Jim Hinch argues in The American Scholar that evangelicalism is on the decline in America. This thesis is not new. He’s accessing trends in polling data that evangelicals have been aware of for years. The article focuses on the demise of Robert Schuller and his Crystal Cathedral as a parable of what’s happening in evangelicalism writ large. Hinch then argues that Rob Bell’s flight from the pastorate and from his own megachurch is a leading indicator of where younger evangelicals are trending. In short, they’re leaving the movement. And in Bell’s case in particular, they’re leaving the church altogether. Hinch writes:
Yet, like so many younger evangelicals, Bell grew disenchanted with church. By the time he wrote Love Wins, he was already fantasizing about Southern California, where he had attended graduate school. Bell doesn’t go to church in Laguna Beach. He and some friends from college have formed a quasi-intentional spiritual community, gathering in one anothers’ homes to worship and talk about faith.

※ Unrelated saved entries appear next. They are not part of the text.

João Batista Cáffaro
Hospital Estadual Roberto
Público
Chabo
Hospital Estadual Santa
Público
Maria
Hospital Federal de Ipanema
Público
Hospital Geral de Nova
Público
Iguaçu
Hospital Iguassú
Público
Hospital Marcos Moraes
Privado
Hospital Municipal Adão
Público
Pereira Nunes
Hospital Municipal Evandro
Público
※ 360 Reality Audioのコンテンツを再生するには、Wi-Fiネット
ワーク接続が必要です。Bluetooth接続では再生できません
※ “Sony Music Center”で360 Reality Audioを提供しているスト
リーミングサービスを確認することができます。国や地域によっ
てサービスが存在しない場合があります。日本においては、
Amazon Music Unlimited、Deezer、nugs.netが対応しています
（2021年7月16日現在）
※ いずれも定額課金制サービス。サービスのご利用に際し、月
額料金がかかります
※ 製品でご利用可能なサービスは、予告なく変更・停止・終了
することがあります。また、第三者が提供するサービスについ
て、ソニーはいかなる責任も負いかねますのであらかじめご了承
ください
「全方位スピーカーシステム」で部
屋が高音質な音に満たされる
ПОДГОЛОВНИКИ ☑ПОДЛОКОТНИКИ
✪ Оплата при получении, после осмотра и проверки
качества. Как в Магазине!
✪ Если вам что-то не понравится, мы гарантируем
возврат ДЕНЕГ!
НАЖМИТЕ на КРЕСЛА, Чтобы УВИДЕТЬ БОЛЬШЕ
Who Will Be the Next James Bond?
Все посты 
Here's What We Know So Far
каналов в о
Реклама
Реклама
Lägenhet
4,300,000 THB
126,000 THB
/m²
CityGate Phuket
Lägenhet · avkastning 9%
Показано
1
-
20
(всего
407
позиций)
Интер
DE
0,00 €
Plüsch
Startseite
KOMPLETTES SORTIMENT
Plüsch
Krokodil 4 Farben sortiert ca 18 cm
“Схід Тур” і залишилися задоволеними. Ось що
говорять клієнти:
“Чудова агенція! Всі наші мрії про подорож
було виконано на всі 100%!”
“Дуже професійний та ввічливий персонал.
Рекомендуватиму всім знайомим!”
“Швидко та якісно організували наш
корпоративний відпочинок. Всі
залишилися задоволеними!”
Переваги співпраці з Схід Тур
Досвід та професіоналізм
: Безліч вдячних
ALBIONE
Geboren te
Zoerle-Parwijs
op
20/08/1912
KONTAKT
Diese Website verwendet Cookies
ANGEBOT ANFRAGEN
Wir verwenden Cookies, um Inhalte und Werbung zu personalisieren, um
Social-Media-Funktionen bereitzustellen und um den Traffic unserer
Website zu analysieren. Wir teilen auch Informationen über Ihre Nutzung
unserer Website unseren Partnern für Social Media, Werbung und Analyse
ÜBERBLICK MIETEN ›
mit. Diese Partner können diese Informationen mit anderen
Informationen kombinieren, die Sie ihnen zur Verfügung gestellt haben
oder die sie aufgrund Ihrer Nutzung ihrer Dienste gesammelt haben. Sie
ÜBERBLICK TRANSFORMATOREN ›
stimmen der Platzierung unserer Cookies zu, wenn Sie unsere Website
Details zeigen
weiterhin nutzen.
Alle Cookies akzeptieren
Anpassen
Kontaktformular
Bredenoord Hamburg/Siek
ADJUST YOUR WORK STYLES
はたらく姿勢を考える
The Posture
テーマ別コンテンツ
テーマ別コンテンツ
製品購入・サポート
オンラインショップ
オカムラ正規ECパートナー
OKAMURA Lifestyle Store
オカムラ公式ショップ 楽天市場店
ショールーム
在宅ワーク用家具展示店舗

…”I was the pastor of a megachurch, and lots of people came, and I did book tours and interviews and films. That’s fine. But I’ll take seeing God every day, which is washing dishes with my kids and walking my dog and interacting with someone I just met.”
I don’t know what a “quasi-intentional spiritual community” is, but it doesn’t much sound like a church. Apparently, it didn’t sound like one to Hinch either.

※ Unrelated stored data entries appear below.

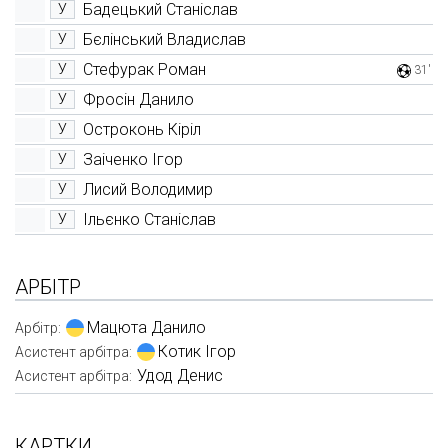
Бадецький Станіслав
У
Бєлінський Владислав
У
Стефурак Роман
У
31'
Фросін Данило
У
Остроконь Кіріл
У
Заіченко Ігор
У
Лисий Володимир
У
Ільєнко Станіслав
У
АРБІТР
Мацюта Данило
Арбітр:
Котик Ігор
Асистент арбітра:
Удод Денис
Асистент арбітра:
КАРТКИ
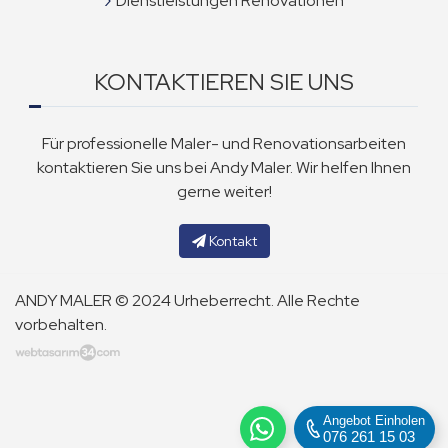
Dienstleistungen Renovationen
KONTAKTIEREN SIE UNS
Für professionelle Maler- und Renovationsarbeiten
kontaktieren Sie uns bei Andy Maler. Wir helfen Ihnen
gerne weiter!
Kontakt
ANDY MALER © 2024 Urheberrecht. Alle Rechte
vorbehalten.
Angebot Einholen
076 261 15 03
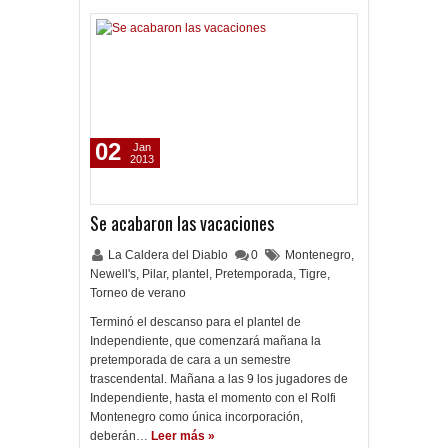
02
Jan
2013
Se acabaron las vacaciones
La Caldera del Diablo
0
Montenegro
,
Newell's
,
Pilar
,
plantel
,
Pretemporada
,
Tigre
,
Torneo de verano
Terminó el descanso para el plantel de
Independiente, que comenzará mañana la
pretemporada de cara a un semestre
trascendental. Mañana a las 9 los jugadores de
Independiente, hasta el momento con el Rolfi
Montenegro como única incorporación,
deberán…
Leer más »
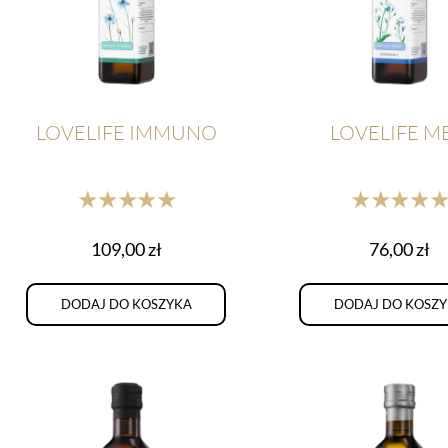
LOVELIFE IMMUNO
LOVELIFE M
★★★★★
★★★★
109,00
zł
76,00
zł
DODAJ DO KOSZYKA
DODAJ DO KOSZ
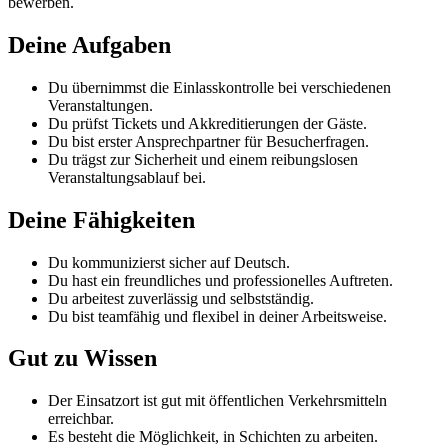
bewerben.
Deine Aufgaben
Du übernimmst die Einlasskontrolle bei verschiedenen
Veranstaltungen.
Du prüfst Tickets und Akkreditierungen der Gäste.
Du bist erster Ansprechpartner für Besucherfragen.
Du trägst zur Sicherheit und einem reibungslosen
Veranstaltungsablauf bei.
Deine Fähigkeiten
Du kommunizierst sicher auf Deutsch.
Du hast ein freundliches und professionelles Auftreten.
Du arbeitest zuverlässig und selbstständig.
Du bist teamfähig und flexibel in deiner Arbeitsweise.
Gut zu Wissen
Der Einsatzort ist gut mit öffentlichen Verkehrsmitteln
erreichbar.
Es besteht die Möglichkeit, in Schichten zu arbeiten.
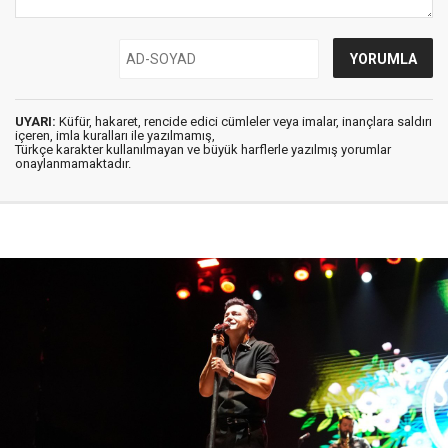
UYARI:
Küfür, hakaret, rencide edici cümleler veya imalar, inançlara saldırı
içeren, imla kuralları ile yazılmamış,
Türkçe karakter kullanılmayan ve büyük harflerle yazılmış yorumlar
onaylanmamaktadır.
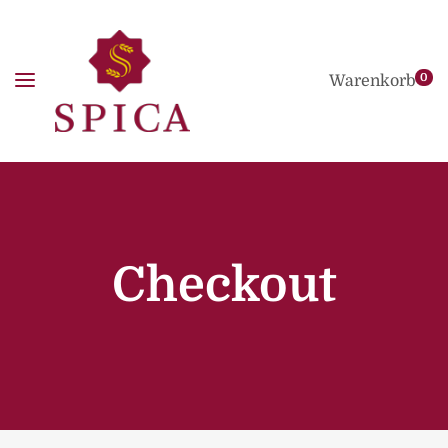
0
Warenkorb
Checkout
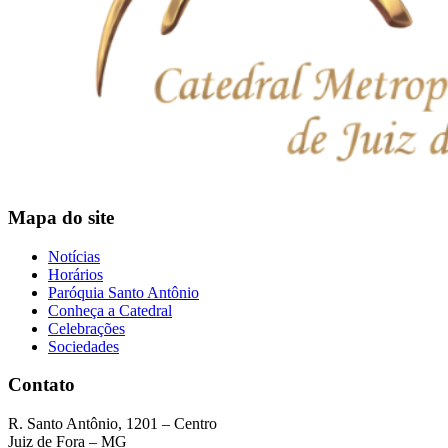
Mapa do site
Notícias
Horários
Paróquia Santo Antônio
Conheça a Catedral
Celebrações
Sociedades
Contato
R. Santo Antônio, 1201 – Centro
Juiz de Fora – MG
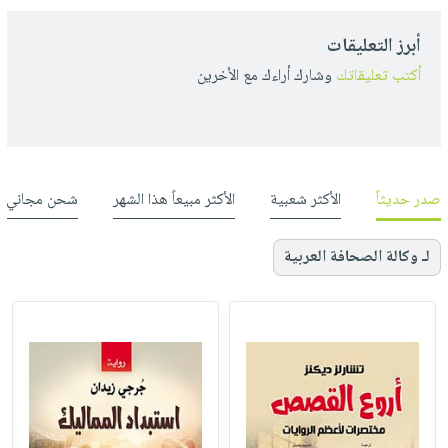
أبرز التعليقات
أكتب تعليقاتك
وشارك أراءك مع الأخرين
صدر حديثاً
الأكثر شعبية
الأكثر مبيعاً هذا الشهر
شحن مجاني
لـ وكالة الصحافة العربية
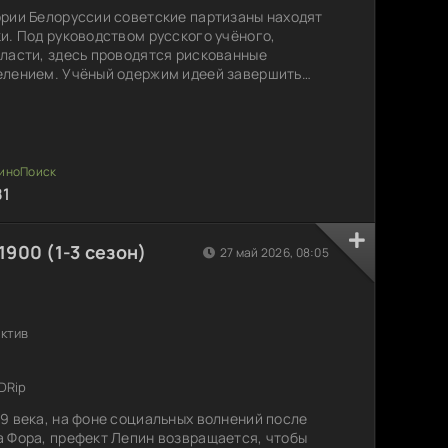
рии Белоруссии советские партизаны находят
и. Под руководством русского учёного,
ласти, здесь проводятся рискованные
елением. Учёный одержим идеей завершить
е могут повлиять на исход войны и изменить
ьев, рецидивист с печальным прозвищем Лёха-
ых в хаосе войны. Судьба приводит его в
ана НКВД Виктории
81
900 (1-3 сезон)
27 май 2026, 08:05
ектив
DRip
9 века, на фоне социальных волнений после
 Фора, префект Лепин возвращается, чтобы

The fundamental flaw of Hinch’s article, however, is taking the likes of Schuller and Bell as representatives of evangelical trends. I know that there is great disagreement over the definition of “evangelical,” and the issues here are complex. But if evangelicalism has any theological identity at all (I’m thinking here of the Bebbington quadrilateral), then Schuler and Bell were at best on the margins of the evangelical movement. They were not leading lights. In fact by the time Bell and Schuller were winding up their ministries, they were not recognized as evangelical by many who remain committed to the authority of scripture, the necessity of personal conversion, and the great commission mandate. In short, countless evangelicals did not recognize them as evangelical. Yes, evangelicalism is in a numeric decline, but I question whether Bell and Schuller are truly representative of what is going on in actual evangelical churches.
I’ll let you read the article for yourself and see if you agree with my take. In any case, it seems to me that a profile of bona fide evangelicals might help us to understand what is happening in contemporary evangelicalism. Focusing on those who have left the movement and who no longer attend church is bound to give a skewed portrait.